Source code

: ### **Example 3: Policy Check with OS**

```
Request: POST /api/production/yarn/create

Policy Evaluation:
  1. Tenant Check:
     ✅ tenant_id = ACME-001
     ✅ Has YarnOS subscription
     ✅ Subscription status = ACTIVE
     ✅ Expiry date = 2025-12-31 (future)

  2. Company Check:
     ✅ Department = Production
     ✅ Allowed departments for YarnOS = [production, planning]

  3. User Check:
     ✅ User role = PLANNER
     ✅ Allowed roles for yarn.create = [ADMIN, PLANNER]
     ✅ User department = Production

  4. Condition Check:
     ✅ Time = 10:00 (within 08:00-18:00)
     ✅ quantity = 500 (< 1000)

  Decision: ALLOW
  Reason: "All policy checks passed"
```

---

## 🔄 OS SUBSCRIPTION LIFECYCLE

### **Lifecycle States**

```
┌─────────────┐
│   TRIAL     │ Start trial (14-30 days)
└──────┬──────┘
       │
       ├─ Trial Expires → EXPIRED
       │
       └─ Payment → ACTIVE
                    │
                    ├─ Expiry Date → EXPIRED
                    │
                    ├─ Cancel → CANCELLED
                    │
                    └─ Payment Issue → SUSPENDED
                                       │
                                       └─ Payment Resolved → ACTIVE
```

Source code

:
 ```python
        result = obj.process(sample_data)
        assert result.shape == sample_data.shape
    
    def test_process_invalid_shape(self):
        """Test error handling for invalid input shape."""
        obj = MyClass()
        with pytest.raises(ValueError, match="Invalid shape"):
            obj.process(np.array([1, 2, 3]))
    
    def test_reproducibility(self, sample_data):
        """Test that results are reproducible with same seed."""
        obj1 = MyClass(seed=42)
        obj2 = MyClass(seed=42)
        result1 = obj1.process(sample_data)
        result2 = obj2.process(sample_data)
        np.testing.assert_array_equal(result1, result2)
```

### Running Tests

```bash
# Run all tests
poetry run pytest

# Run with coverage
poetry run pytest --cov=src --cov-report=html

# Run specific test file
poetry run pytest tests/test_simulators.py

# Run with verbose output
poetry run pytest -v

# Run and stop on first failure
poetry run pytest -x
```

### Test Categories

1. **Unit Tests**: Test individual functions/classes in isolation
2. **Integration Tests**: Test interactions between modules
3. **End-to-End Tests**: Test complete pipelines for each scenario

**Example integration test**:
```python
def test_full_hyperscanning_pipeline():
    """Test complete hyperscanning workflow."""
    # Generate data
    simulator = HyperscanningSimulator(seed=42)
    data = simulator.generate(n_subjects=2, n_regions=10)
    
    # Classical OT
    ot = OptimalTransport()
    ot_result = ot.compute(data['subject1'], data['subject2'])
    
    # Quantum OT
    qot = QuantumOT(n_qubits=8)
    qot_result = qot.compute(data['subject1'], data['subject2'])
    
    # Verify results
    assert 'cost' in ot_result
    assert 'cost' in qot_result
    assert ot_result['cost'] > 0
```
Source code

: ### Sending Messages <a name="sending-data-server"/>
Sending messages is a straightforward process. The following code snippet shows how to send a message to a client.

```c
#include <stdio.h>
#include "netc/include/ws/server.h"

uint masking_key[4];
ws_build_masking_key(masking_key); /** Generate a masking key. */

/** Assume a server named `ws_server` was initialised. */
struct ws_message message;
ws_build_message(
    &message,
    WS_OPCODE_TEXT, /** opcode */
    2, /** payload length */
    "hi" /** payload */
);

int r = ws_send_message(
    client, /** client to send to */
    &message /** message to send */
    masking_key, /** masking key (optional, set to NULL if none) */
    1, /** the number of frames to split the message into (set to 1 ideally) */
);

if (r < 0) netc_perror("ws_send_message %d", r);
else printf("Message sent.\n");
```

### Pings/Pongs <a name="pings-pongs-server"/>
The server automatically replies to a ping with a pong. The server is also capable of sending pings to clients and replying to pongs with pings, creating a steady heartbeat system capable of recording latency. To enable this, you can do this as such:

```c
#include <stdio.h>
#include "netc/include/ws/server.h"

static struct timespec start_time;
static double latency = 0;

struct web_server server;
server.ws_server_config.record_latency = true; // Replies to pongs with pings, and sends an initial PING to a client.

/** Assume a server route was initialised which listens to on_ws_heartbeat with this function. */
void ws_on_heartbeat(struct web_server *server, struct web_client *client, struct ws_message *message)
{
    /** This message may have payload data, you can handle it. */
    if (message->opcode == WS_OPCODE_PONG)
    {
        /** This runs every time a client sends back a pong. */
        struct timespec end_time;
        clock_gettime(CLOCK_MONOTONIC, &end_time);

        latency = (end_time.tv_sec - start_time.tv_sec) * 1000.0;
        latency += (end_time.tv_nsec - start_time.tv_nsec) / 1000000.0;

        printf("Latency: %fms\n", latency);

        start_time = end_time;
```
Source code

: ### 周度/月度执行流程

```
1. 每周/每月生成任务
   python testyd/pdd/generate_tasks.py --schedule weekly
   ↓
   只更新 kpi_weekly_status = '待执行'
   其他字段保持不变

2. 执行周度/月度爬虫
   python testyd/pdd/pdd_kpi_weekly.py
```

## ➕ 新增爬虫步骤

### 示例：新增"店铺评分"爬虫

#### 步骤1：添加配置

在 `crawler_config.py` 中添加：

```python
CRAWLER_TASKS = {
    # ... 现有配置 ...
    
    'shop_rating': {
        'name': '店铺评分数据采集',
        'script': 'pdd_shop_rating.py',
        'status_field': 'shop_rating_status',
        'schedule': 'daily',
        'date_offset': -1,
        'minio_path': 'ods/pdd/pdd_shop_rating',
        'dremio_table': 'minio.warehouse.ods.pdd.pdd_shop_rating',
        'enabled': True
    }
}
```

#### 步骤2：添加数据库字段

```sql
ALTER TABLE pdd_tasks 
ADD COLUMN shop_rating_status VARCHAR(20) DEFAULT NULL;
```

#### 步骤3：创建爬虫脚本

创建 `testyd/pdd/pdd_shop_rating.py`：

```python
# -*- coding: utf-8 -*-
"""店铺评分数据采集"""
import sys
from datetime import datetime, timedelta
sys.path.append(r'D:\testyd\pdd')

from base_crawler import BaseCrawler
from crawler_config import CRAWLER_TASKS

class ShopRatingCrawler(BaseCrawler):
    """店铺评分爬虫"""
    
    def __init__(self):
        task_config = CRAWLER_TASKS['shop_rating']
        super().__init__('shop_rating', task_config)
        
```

◆ ◆ ◆

◆ **Exercise**:
List, from the entries above, every line in which the word "struct" shows up.

◆ **Solved exercise**:
struct ws_message message;
static struct timespec start_time;
struct web_server server;
void ws_on_heartbeat(struct web_server *server, struct web_client *client, struct ws_message *message)
        struct timespec end_time;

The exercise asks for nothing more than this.